Legislation is Result of Ongoing Meetings between Oliver, Handlin & Stakeholders throughout NJ
Legislation sponsored by Assemblywomen Sheila Oliver, Amy Handlin, Valerie Vainieri Huttle and Annette Quijano to combat abuse and fraud against the elderly and disabled in New Jersey gained final legislative approval unanimously from the full Assembly on Thursday.
The legislation is the result of ongoing discussions between former Speaker Oliver, Deputy Republican Leader Handlin and more than a dozen prominent stakeholder agencies and corporations from throughout the state to help senior citizens avoid being swindled by unscrupulous scammers.
Specifically, the bill (A-1120) would establish the "New Jersey Task Force on Abuse Against the Elderly and Disabled."
"This type of abuse is particularly heartbreaking because it violates some of our most vulnerable and innocent populations," said Oliver (D-Essex/Passaic). "As a compassionate society, we can and should be doing more to prevent this exploitation. That requires a concerted and continual effort by a wide variety of agencies and organizations, which this bill will bring together."
"The best weapon to assist the elderly from being conned by predators is giving them useful tips on how these con artists operate," said Handlin (R-Monmouth). "Many of these swindlers operate offshore and are difficult to apprehend. Senior citizens must be made aware of the tricks and devious ways they solicit money or obtain personal information. Scammers not only prey on the elderly and disabled, but any unsuspecting individual," explained Handlin. "Regardless of education or business experience, everyone is a potential target. The worst thing to think is that it could never happen to you or a loved one."
The bill would create an 11-member task force that would be required to evaluate current policies that are designed to protect older adults and persons with disabilities from instances of abuse, neglect, and financial exploitation; identify any existing circumstances that might allow for the inadequate protection of this population; and develop recommendations for more effective and efficient legislation, policies, and strategies.
"Combating physical and mental abuse has always been a paramount concern and now the Internet has opened the floodgates for many new types of predatory actions," said Vainieri Huttle (D-Bergen). "Our hope is that this bill will lead to a comprehensive strategy to combat abuse against the elderly and disabled."
"Unscrupulous predators exist in many forms. Sometimes, sadly, they may even be friends or family," said Quijano (D-Union). "The goal of the taskforce is to create a multi-pronged approach to both protect the elderly and disabled and raise their level of awareness to they can help protect themselves."
The task force would consist of the following members: the Commissioners of Health and Human Services, the Ombudsman for the Institutionalized Elderly, and the President of the New Jersey State Municipal Prosecutors' Association, or their designees, who would serve ex officio; the State Director of the AARP; a representative from Adult Protective Services in the Division of Aging Services in the Department of Human Services; and five public members having relevant knowledge of, or experience in, matters related to the abuse, neglect, or financial exploitation of older adults or persons with disabilities. Three public members would be appointed by the Governor, one public member would be appointed by the Senate President, and one public member would be appointed by the Speaker of the General Assembly.
Task force members would serve without compensation, but could be reimbursed for travel and other necessary expenses incurred in the performance of their duties, within the limits of funds appropriated or otherwise made available to the task force for its purposes. The bill would also authorize the task force to solicit and receive grants and other funds that are made available for the task force's purposes.

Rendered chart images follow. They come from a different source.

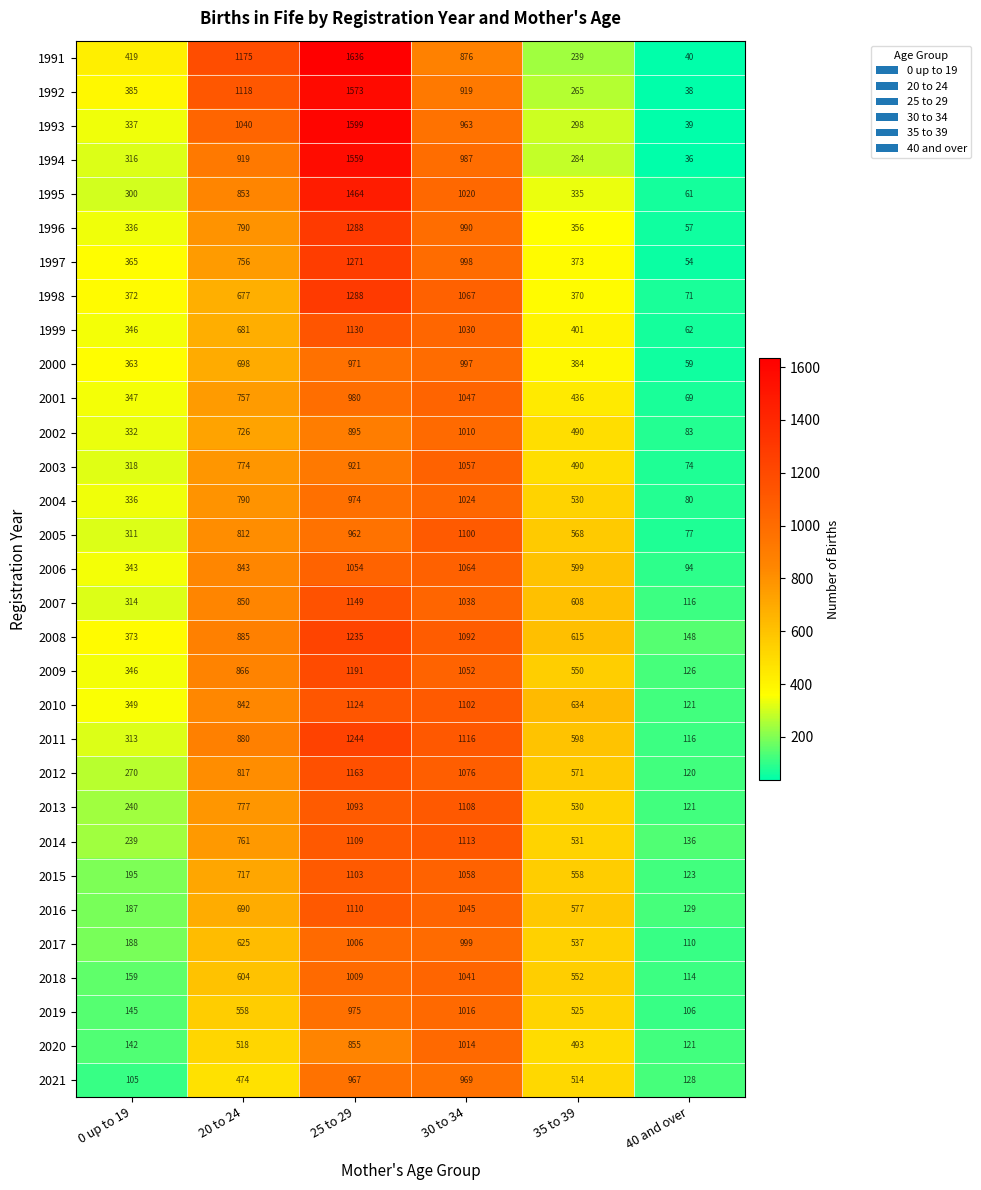

Which series has the largest total across all categories?

1991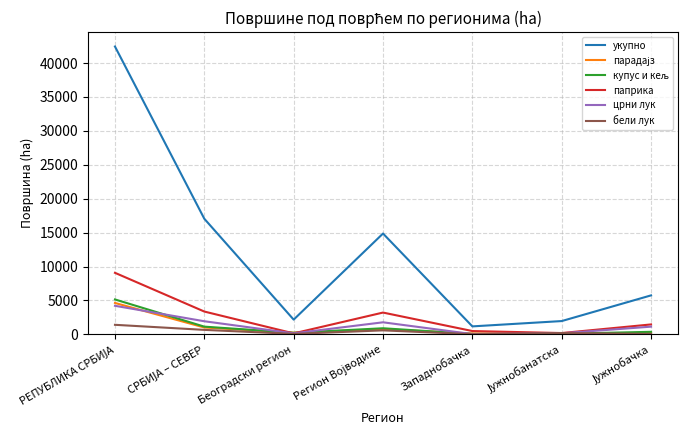

At how many categories does at least one series exceed 27356?

1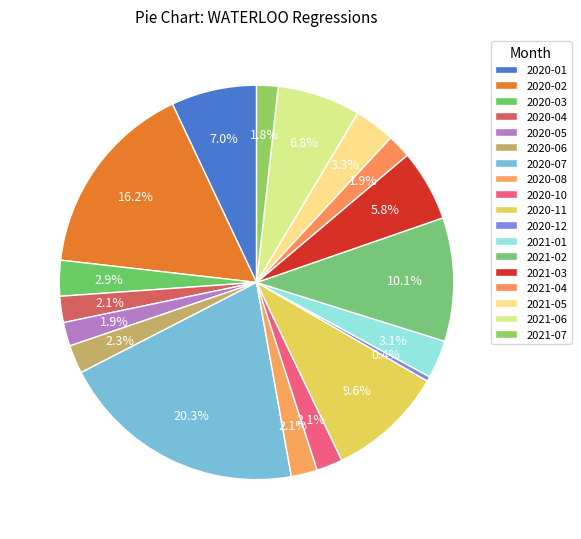

Count the number of slices in the pie.

18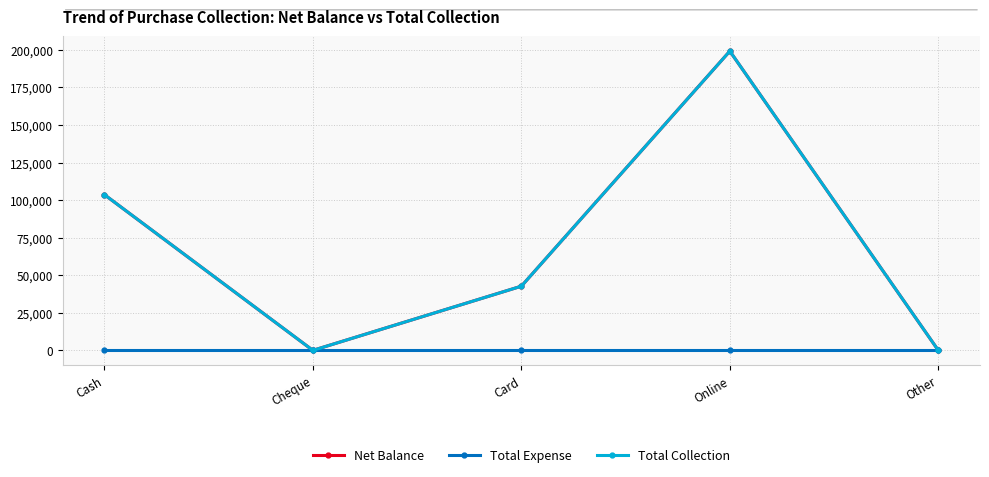

List the series in order of their peak value, highest first.

Net Balance, Total Collection, Total Expense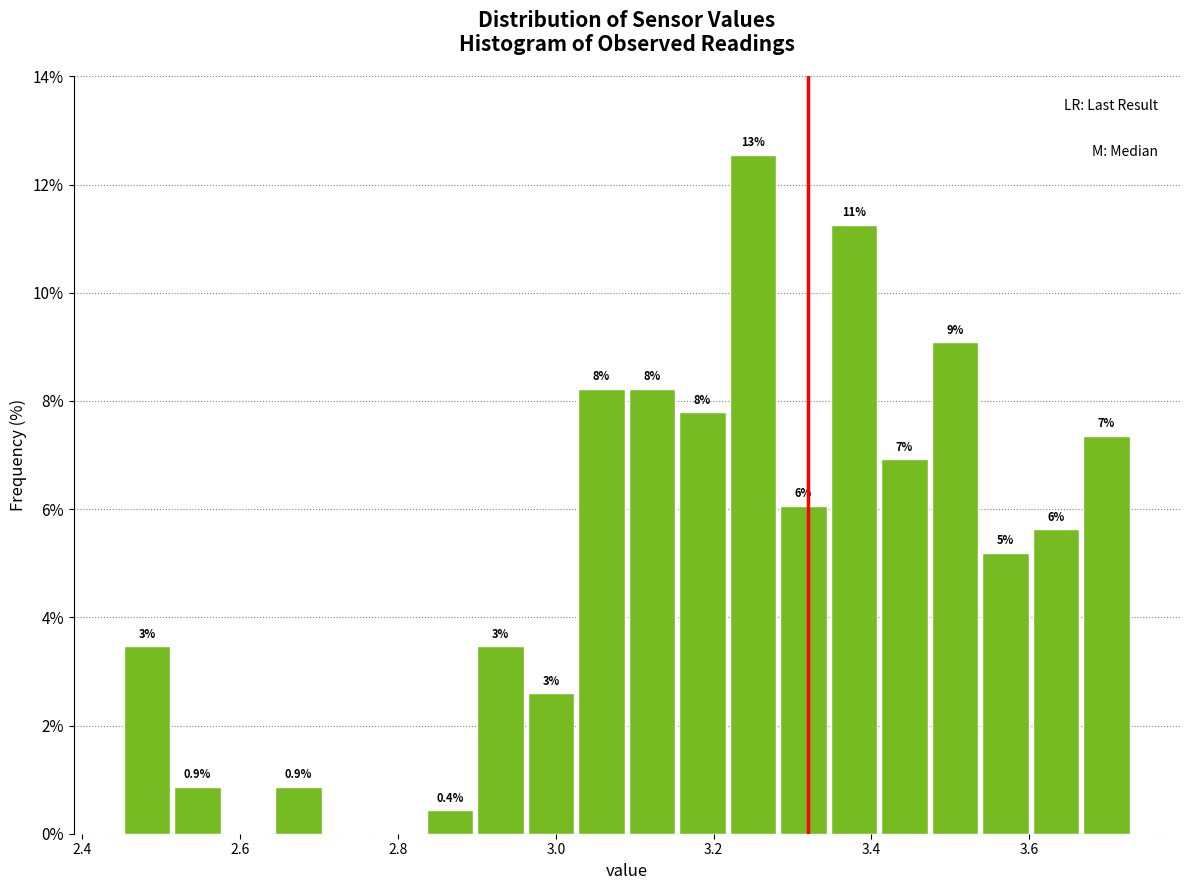

Read against the x-axis, roughly where is the centre of the tallest bar?

3.26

Within 12 months after the organizational meeting, the task force would be required to submit a written report to the Governor and the Legislature containing its findings and recommendations for legislative and other action that may be necessary to address and prevent the abuse, neglect, and financial exploitation of older adults and persons with disabilities.
The National Center on Elder Abuse notes that this type of abuse can happen domestically by a spouse, caregiver or relative or institutionally at places like nursing homes, assisted living facilities, etc. According to the center, the most recent major studies on elder abuse reported that close to 10 percent of participants experienced physical abuse in the prior year, however one study estimated that only one in 14 cases ever comes to the attention of authorities. Moreover, major financial exploitation was self-reported at a rate of 41 per 1,000 surveyed.
Among the stakeholders that have met with Oliver and Handlin and offered their expertise or pledged their support on this issue are: AARP, Citizen Action, Barnabas Health Systems, NJ Black Issues Convention, Verizon, AT&T, Essex County Division on Senior Services, Sussex County Area on Aging, NJ National Academy of Elder Law Attorneys, NJ Food Council, NJ State Library, Garden State Pharmacy Owners, NJ Bankers' Association, Rutgers School of Social Work, Valley National Bank and NJ Transit.
Oliver and Handlin hope to continue working with the group to devise more strategies to combat abuse against the elderly and disabled. The lawmakers urged individuals to read the following article for important information on how a person can protect themselves: "Top 10 Senior Scams and How to Avoid Them."
The bill now heads to the Governor's desk.